Die NGO Fairtrade Tschechien und Slowakei ist die Ländervertretung von Fairtrade International und verhandelt die Einführung von zertifizierten Produkten auf dem Markt in beiden Ländern. Dafür arbeitet sie ebenso mit großen Supermarkt- oder Tankstellenketten zusammen wie mit lokalen Schokoladenherstellern oder natürlich Kaffeeröstereien.

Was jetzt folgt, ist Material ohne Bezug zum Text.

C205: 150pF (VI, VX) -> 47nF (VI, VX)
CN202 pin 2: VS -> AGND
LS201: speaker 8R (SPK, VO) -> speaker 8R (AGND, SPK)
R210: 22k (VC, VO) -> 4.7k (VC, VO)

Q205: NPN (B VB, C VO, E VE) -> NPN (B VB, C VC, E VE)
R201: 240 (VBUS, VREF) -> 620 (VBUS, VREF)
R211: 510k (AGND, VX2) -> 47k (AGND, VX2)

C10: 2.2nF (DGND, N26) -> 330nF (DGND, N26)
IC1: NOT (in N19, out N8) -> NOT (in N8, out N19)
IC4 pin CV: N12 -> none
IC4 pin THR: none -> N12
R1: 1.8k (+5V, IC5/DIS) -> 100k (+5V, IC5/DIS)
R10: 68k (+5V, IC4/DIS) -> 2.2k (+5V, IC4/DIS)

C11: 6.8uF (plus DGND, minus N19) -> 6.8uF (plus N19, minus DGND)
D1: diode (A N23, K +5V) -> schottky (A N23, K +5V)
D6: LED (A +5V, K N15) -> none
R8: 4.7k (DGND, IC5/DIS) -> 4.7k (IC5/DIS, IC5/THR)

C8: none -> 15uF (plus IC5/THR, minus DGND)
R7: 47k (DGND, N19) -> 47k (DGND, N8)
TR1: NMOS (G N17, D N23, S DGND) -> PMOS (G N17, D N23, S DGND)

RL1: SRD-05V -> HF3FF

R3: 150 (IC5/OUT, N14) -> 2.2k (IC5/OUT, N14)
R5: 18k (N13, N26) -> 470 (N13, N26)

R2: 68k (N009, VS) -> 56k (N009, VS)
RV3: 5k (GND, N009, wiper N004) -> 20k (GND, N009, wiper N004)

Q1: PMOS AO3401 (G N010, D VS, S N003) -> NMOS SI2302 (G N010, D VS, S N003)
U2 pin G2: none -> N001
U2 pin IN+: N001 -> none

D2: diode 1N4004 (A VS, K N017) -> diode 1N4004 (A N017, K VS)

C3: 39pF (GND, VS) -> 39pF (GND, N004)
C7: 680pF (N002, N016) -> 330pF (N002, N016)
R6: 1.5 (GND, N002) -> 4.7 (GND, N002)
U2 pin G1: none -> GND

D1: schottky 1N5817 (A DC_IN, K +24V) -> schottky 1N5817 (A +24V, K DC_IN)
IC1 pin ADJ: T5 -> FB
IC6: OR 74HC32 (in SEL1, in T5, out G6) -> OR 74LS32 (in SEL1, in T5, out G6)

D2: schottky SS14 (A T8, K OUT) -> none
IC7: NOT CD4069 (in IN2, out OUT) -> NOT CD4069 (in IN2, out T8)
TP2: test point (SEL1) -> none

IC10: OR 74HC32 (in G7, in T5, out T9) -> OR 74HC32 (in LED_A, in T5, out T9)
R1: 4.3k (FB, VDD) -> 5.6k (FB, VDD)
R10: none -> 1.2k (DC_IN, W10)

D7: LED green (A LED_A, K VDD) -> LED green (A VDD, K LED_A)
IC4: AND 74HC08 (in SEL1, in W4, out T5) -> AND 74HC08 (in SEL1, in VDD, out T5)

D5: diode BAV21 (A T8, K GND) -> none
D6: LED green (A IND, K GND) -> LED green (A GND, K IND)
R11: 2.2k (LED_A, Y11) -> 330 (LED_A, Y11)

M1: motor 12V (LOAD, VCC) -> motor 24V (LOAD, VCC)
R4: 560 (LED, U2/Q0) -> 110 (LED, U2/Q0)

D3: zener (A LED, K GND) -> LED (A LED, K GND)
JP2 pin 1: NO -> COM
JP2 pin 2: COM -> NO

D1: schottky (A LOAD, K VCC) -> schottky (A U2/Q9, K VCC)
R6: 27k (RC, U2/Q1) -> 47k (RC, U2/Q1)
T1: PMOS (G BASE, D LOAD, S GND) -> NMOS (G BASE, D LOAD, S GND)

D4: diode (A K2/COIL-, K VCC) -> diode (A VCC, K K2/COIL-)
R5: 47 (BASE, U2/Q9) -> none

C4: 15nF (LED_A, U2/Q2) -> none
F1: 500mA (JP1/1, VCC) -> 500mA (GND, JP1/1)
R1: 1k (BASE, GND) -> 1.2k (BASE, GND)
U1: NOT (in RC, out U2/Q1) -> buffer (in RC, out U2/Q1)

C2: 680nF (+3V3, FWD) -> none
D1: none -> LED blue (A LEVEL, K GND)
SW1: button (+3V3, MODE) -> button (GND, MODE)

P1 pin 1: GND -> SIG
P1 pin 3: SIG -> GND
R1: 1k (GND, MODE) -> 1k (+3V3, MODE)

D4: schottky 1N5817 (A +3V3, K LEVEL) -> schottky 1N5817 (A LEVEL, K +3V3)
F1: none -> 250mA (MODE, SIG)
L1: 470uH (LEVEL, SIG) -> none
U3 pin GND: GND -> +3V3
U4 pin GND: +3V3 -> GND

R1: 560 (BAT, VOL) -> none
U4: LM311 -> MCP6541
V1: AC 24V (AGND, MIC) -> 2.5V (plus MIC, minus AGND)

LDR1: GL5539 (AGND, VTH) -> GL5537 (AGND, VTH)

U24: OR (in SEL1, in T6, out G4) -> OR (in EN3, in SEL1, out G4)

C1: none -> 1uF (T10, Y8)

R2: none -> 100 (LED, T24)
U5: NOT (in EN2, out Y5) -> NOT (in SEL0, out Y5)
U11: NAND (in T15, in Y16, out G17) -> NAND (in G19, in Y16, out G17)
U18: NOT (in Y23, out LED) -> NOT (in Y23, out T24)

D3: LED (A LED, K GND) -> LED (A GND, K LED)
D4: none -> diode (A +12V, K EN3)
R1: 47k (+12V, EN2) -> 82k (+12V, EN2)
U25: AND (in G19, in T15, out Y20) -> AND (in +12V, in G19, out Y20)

Denn mit den koffeinhaltigen Bohnen aus den Ländern des Globalen Südens nahm die Fairhandelsbewegung einst in den Niederlanden ihren Anfang. Kaffee steht in Tschechien auch immer noch an zweiter Stelle der Fairtrade-Verkaufsrangliste. Im vergangenen Jahr wurden hierzulande 1,4 Tonnen grüne, also ungeröstete Bohnen importiert, das waren sechs Prozent mehr als noch 2021. Bei welchem Rohstoff es den höchsten Anstieg gab, verrät FTČS-Verkaufsleiterin Gabriela Kozlová:

Gabriela Kozlová | Foto: Fairtrade Tschechien und Slowakei

„Zum Vorreiter unter den Fairtrade-Rohstoffen wurde 2022 Baumwolle. Sie hat um 205 Prozent zugelegt. Insgesamt sind im vergangenen Jahr 529.000 Kilogramm fair gehandelter Baumwolle in Tschechien produziert worden. Die Gründe dafür sind, dass erstens Handtücher aus zertifizierter Baumwolle hierzulande nun in großem Stile verkauft werden und allgemein zu haben sind. Der zweite Trend ist die Einführung von Einkaufstaschen aus Fairtrade-Baumwolle in Supermarktketten. Und außerdem versorgt das internationale Unternehmen L'Oréal Professionnel seine Kunden in Kur- und Kosmetikeinrichtungen jetzt mit Fairtrade-Handtüchern.“

Und bei einem weiteren klassischen Fairtrade-Produkt könnten schon jetzt deutlich steigende Verkaufszahlen für das laufende Jahr erwartet werden, fährt Kozlová fort:

Illustrationsfoto: Matt Hampel,  Flickr,  CC BY-NC 2.0

„Die Bananen bereiten mir Freude, auch wenn die Zahlen nicht so gut wie im Jahr davor aussehen. 2022 kam es zu einem Anstieg von nur vier Prozent. Aber bisher gab es auch nur einen großen Player auf dem hiesigen Markt, nämlich Kaufland. Da ist es nun zu einer Veränderung gekommen. Im Februar 2023 hat auch Lidl Tschechien Bio-Fairtrade-Bananen eingeführt. Daher lässt sich erwarten, dass die Zahlen bis zum nächsten Jahr sehr deutlich ansteigen werden. Außer bei Kaufland und Lidl sind Fairtrade-Bananen hierzulande etwa beim Online-Händler Rohlik.cz zu haben oder in den Läden der Firma Country Life.“

Fairtrade-Prämie als Indikator für Dynamik des einheimischen Marktes

Die Zertifizierung mit dem Fairtrade-Label, das eine winkende Person vor blaugrünem Hintergrund darstellt, erfordert die Einhaltung bestimmter Standards. Dazu gehören faire Löhne, die Beachtung der Menschen- und Arbeitsrechte, das Verbot von erzwungener Kinderarbeit oder auch umweltschonende Anbaumethoden. Die Handelspartner im Globalen Norden zahlen dafür einen garantierten Mindestpreis sowie eine zusätzliche Abgabe, die den Landwirten im Globalen Süden als sogenannte Fairtrade-Prämie zur Verfügung gestellt wird. Dieses Geld wird dann in den Dörfern für die Einrichtungen von Schulen oder Gesundheitszentren genutzt oder aber in die Weiterentwicklung der Bio-Landwirtschaft investiert.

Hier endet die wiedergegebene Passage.